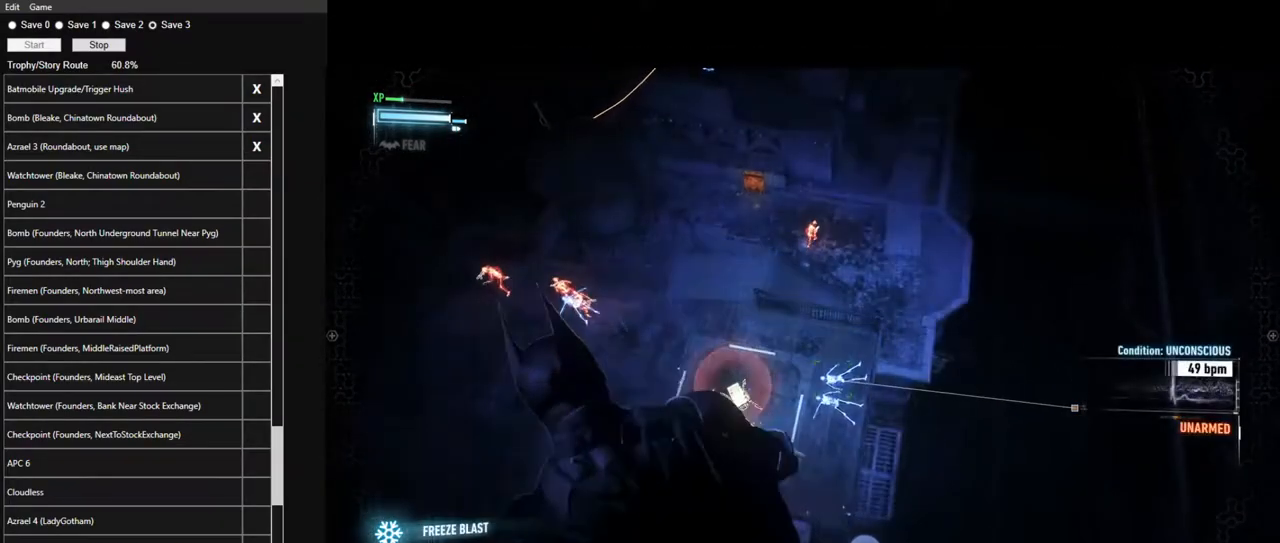
{"keys": ["s"], "mouse": [], "mouse_move": "still", "events": [[367, "s", "down"]]}
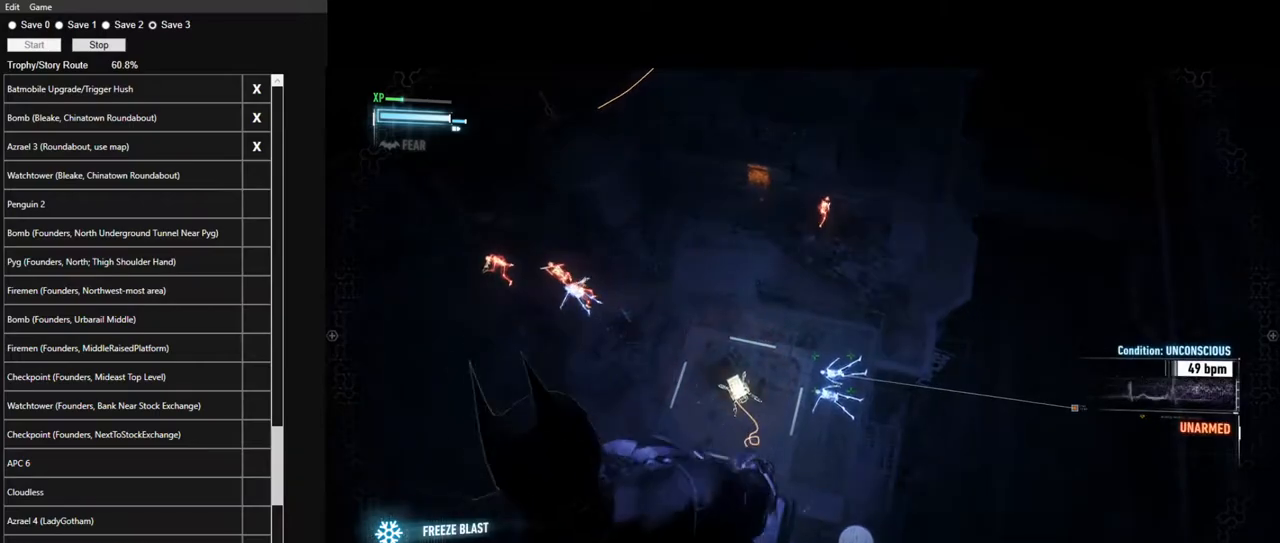
{"keys": ["s"], "mouse": [], "mouse_move": "still", "events": []}
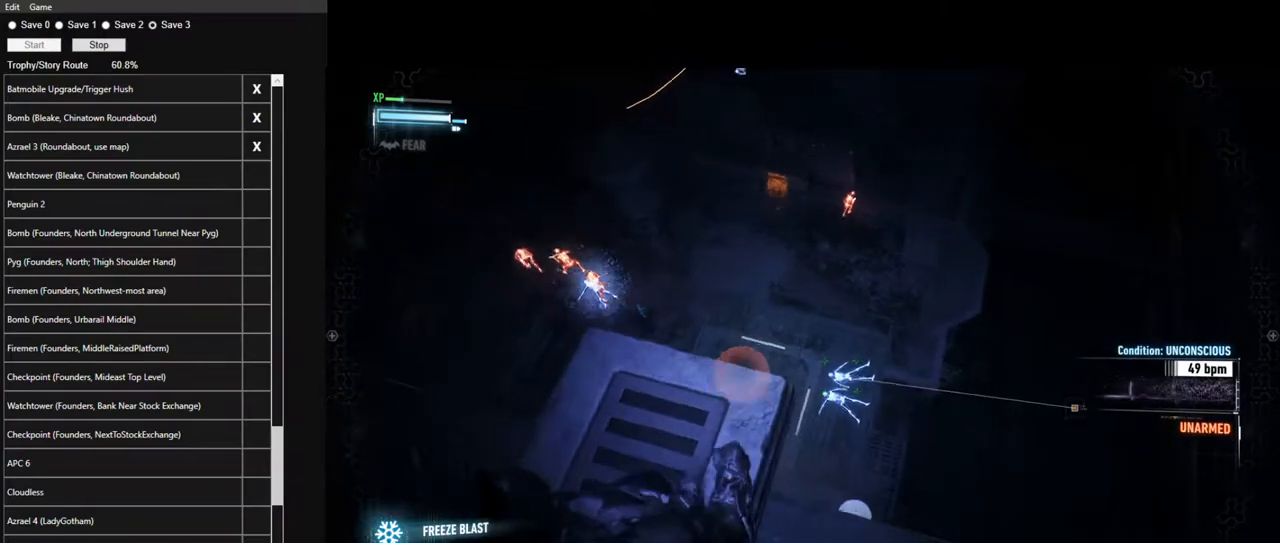
{"keys": ["w"], "mouse": [], "mouse_move": "still", "events": [[34, "s", "up"], [317, "w", "down"]]}
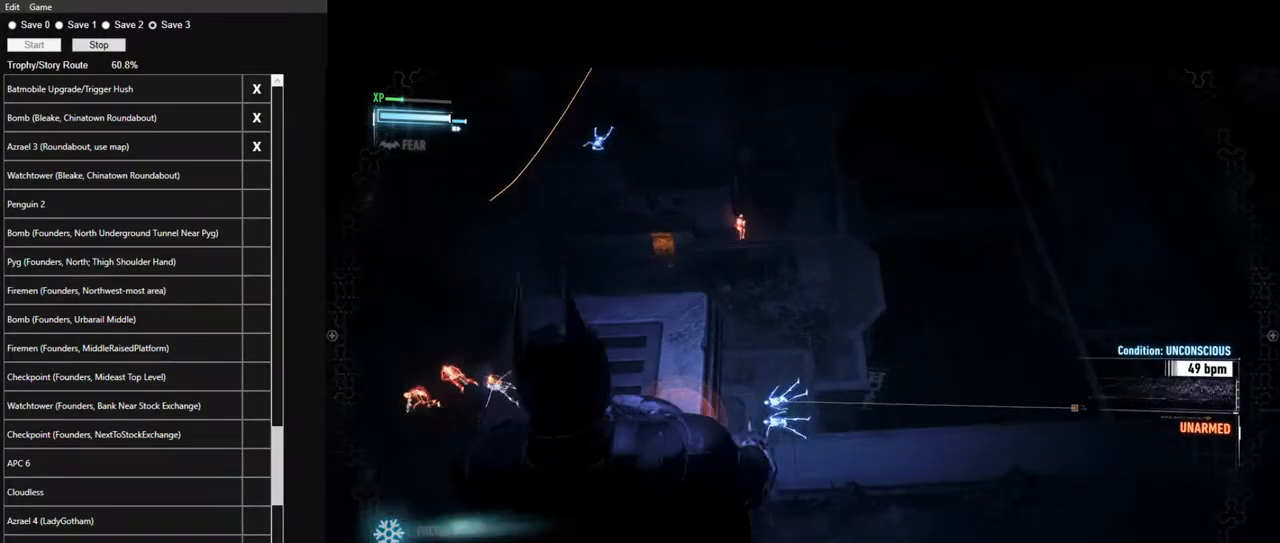
{"keys": ["space", "w"], "mouse": [], "mouse_move": "still", "events": [[134, "space", "down"]]}
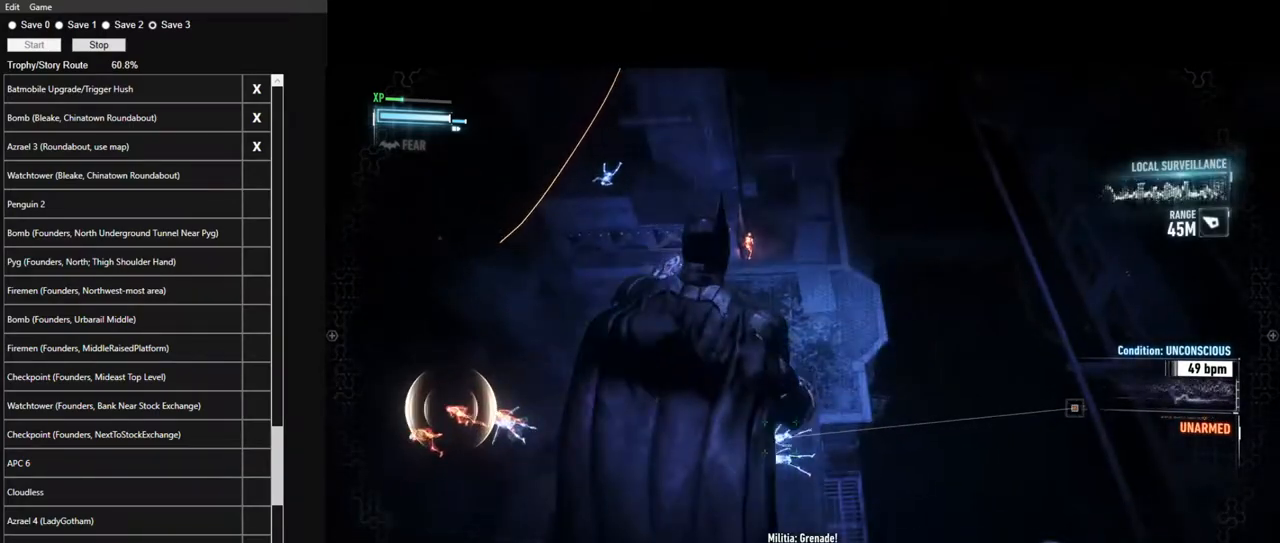
{"keys": ["space"], "mouse": [], "mouse_move": "still", "events": [[384, "w", "up"]]}
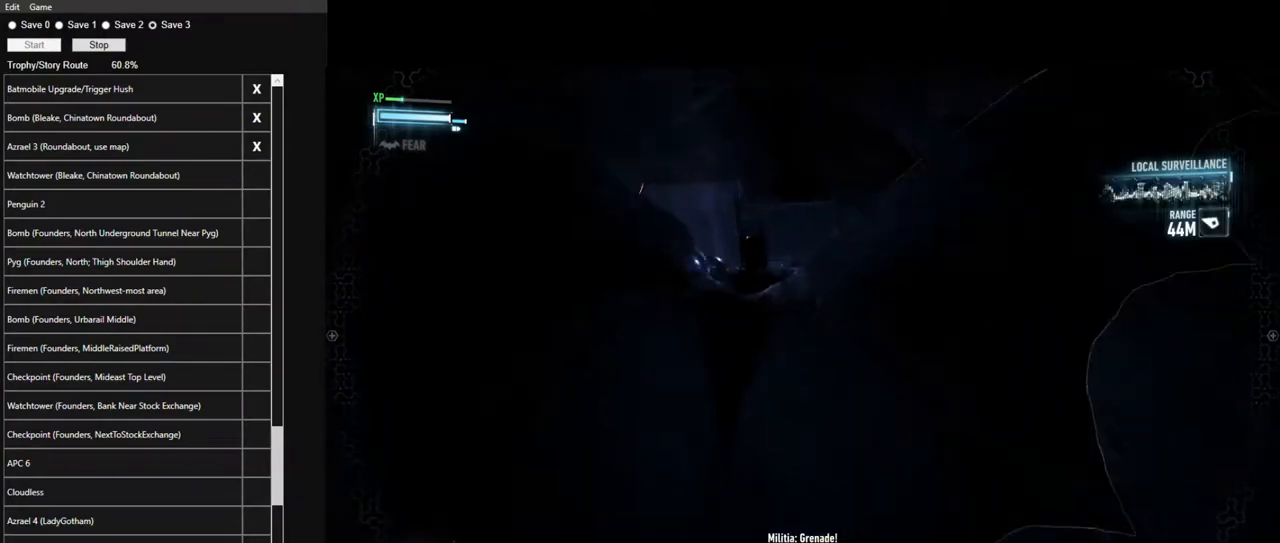
{"keys": ["ctrl", "space"], "mouse": [], "mouse_move": "still", "events": [[34, "ctrl", "down"]]}
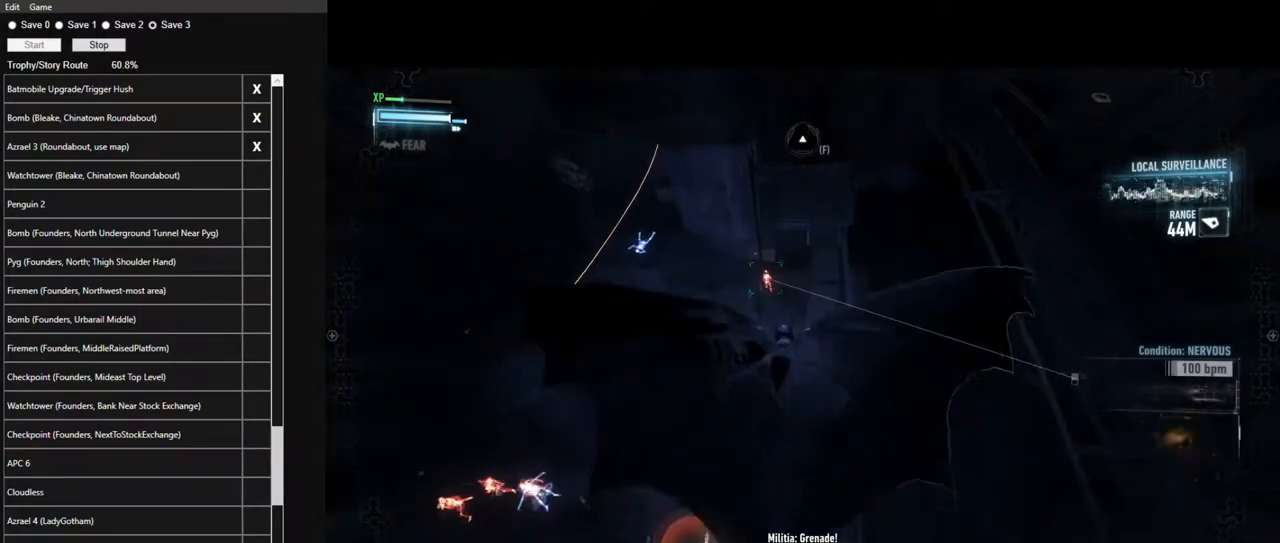
{"keys": ["ctrl", "space"], "mouse": [], "mouse_move": "still", "events": []}
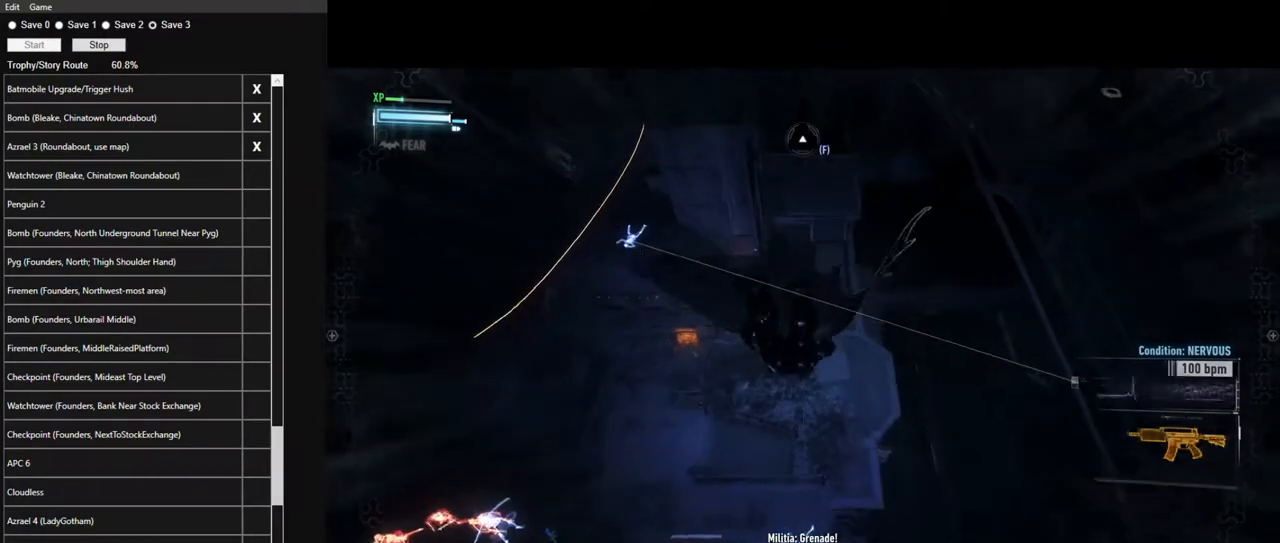
{"keys": ["space"], "mouse": [], "mouse_move": "up-right", "events": [[100, "ctrl", "up"]]}
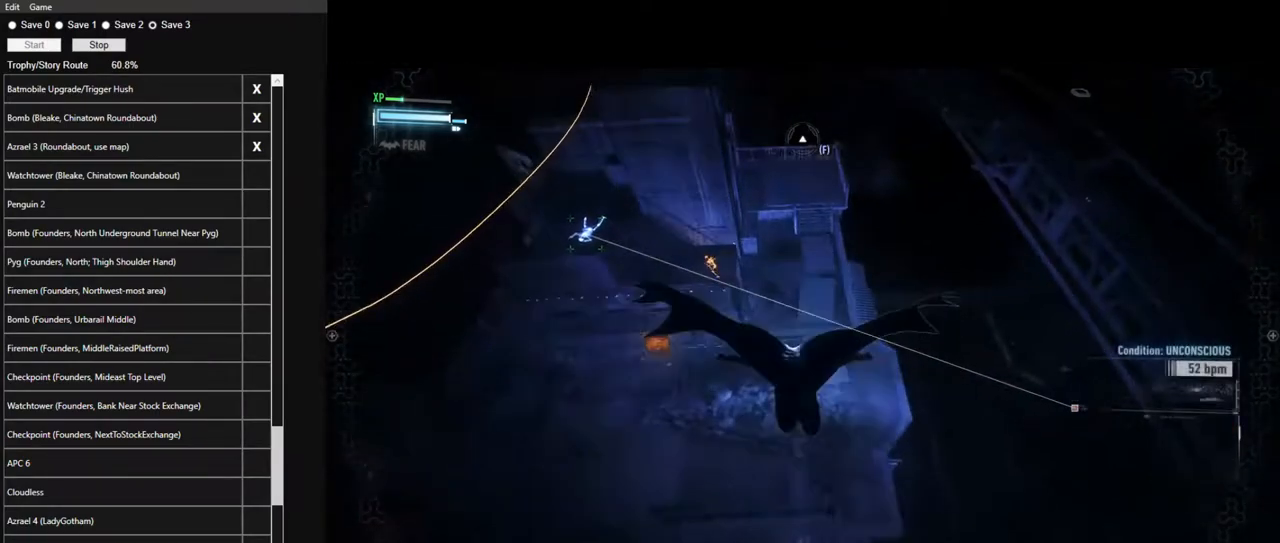
{"keys": ["space"], "mouse": [], "mouse_move": "still", "events": []}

=====

Find the string "ctrl" in the entries above and return each line that holds it.

The answer.
{"keys": ["ctrl", "space"], "mouse": [], "mouse_move": "still", "events": [[34, "ctrl", "down"]]}
{"keys": ["ctrl", "space"], "mouse": [], "mouse_move": "still", "events": []}
{"keys": ["space"], "mouse": [], "mouse_move": "up-right", "events": [[100, "ctrl", "up"]]}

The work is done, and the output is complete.